You might remember the burgundy Sierra from these pages. I bought it in the summer of 2014, as I had sold the Saab and the Xantia was on its way out, and I figured I’d try my hand in resurrecting a long-dormant car. The Sierra had sat for a decade in a cold garage, and it had barely passed the 100,000 km mark. Of course, it was a very basic car in every sense, with very little power from its 1.6-litre CVH engine, and the driving thrills were few and far between. But still, I saw something in the bulbous old hulk.
It didn’t take long for things to start going south. The long sitting had resulted in some fueling issues, and the car stranded me on numerous occasions. Then little bits and pieces started breaking, and the dents and dings from its former life in the hand of a man just a touch too old to drive looked impossible to undo with my humble panel beating skills. I used the car as a load lugger and workhorse, but it wasn’t going to become any prettier. I did source some suspension parts for it, with the thought of at least lowering it, if there wouldn’t be anything else I could do to improve it.
Instead of keeping the Sierra the rear-wheel-drive weapon of choice, I ended up sourcing the cheap silver MX-5 from Germany, for essentially the same purchase price. It felt more like the kind of car I would want to be bringing forwards, improving, driving for long distances, and the summertime Nordkapp-Nürburgring roadtrip was a testament to that. Everything the Sierra lacked, I found in the MX-5 – and if there was a chance that the lumpy Ford depicted a malaise era in my own life, it’s just as likely that the MX-5 brought back people I had alienated by turning into a lazy, unambitious reflection of the dullardly car in my parking spot.
Last spring, the Sierra ran out of valid inspection and I practically abandoned it at a friend’s greasepit, working on it when I found time.
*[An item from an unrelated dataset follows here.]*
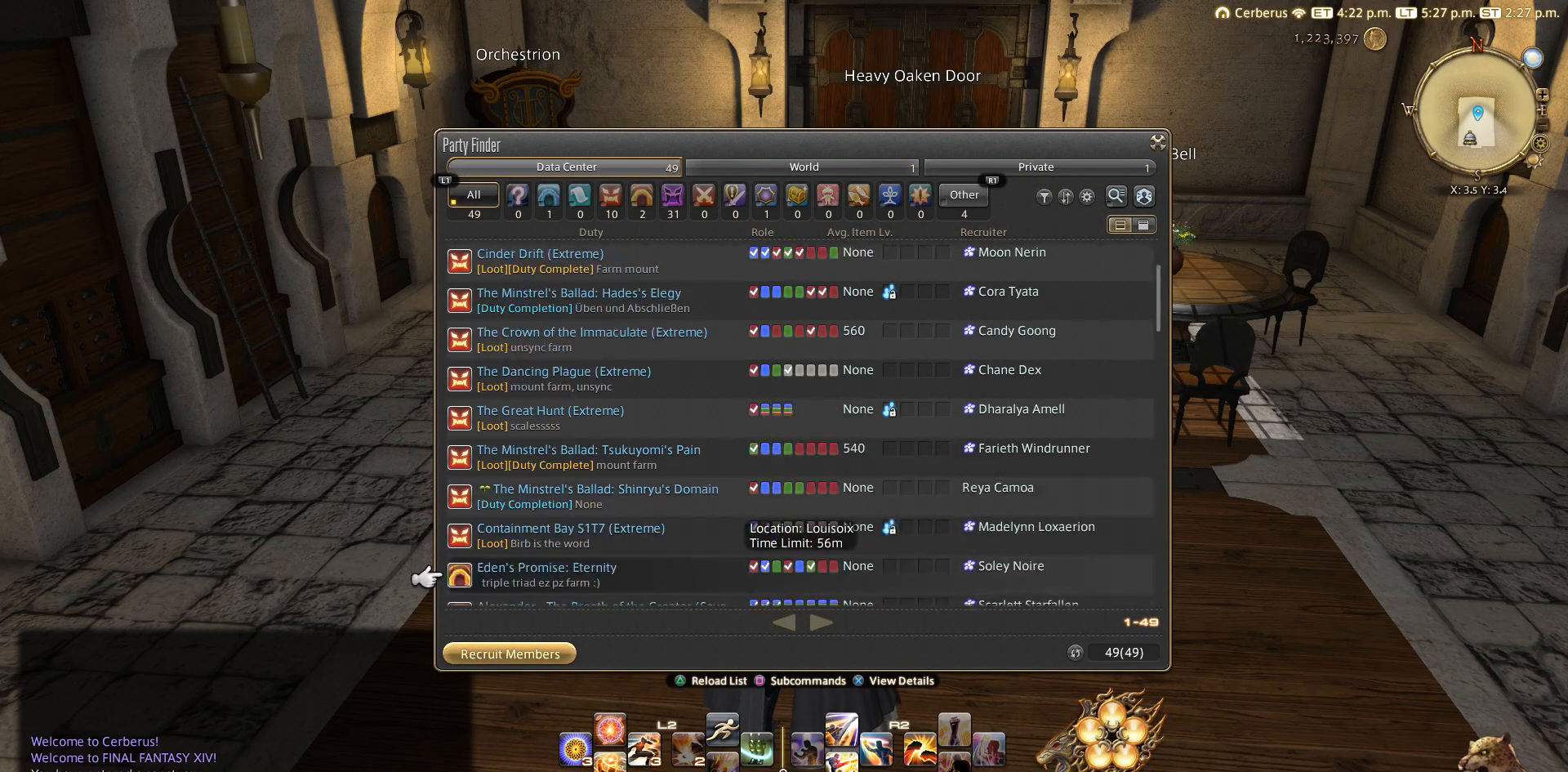
{"buttons": [], "left_stick": "center", "right_stick": "center", "events": [[67, "DPAD_DOWN", "down"], [83, "DPAD_DOWN", "up"], [167, "DPAD_DOWN", "down"], [250, "DPAD_DOWN", "up"], [333, "DPAD_DOWN", "down"], [467, "DPAD_DOWN", "up"]]}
Due to the suspension kit requiring some camber shims that took over six months to be fashioned at a vocational school, the car just sat there, declared out of use, but not stopping breaking. By the end of the year, both window regulators had failed, the brake lights were again on all the time and the rear bumper acquired a mysterious hole in it. The Sierra shared the sleeping place with the really bad AMC Rebel my friend had bought years earlier.
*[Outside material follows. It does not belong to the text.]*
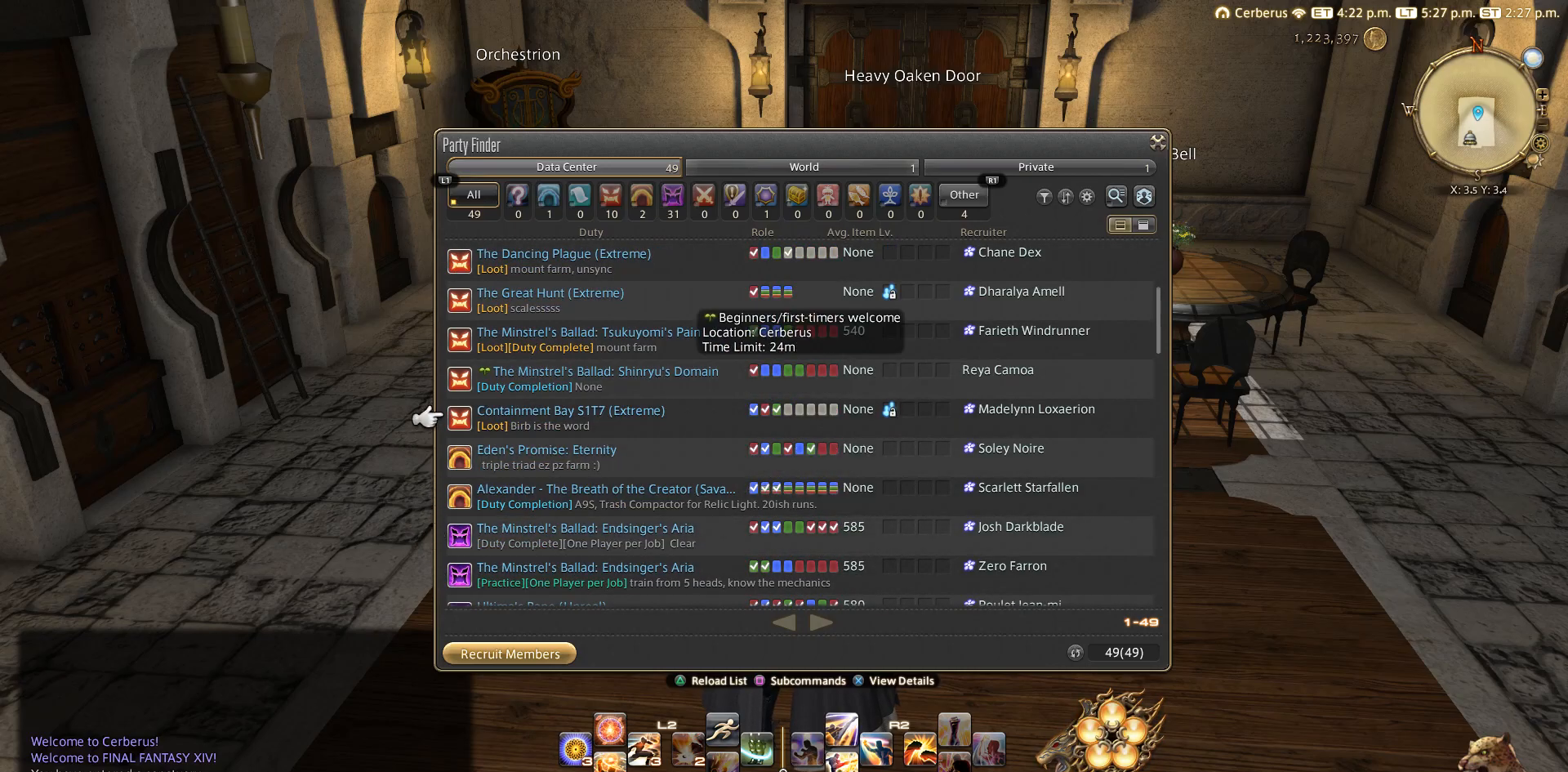
{"buttons": [], "left_stick": "center", "right_stick": "center", "events": [[67, "DPAD_UP", "up"]]}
My last big idea for the Sierra was to source an XR4ti bodykit for it, to at least fix the cosmetic issues it had. Sajeev from The Truth About Cars had a parts Merkur and was willing to work out a deal for the bumpers and all, but the core problem there is that I have a facelift car, while all Merkur XR4ti:s are basically pre-facelift Sierras. Fitting the bodykit would have been another fruitless fight with negligible results, even if sourcing parts from Texas would have been the boldest thing I would have ever done for the Ford.
I struck a deal with a friend at New Year’s, and we agreed he’d come pick the car up from the greasepit halfway through Finland. A Sierra builder and Cortina restorer, he was eager to get the Sierra for himself as a winterbeater, and since he’s wrenched on them for such a long time, he’s already got the attitude the car needs to become viable again. It did not let go without a fight, as we retrieved it frozen to the core and with a dying battery. Fittingly, I chose the Miata to take me to the Sierra, as it was the car that fixed all the problems the Ford caused.
I type this on an achingly beautiful winter Sunday, looking at the clear, blue, Ford-free sky of 2016. I feel unburdened by the burgundy beast, and the weight has lifted off my shoulders.
I will probably not buy another car anytime soon.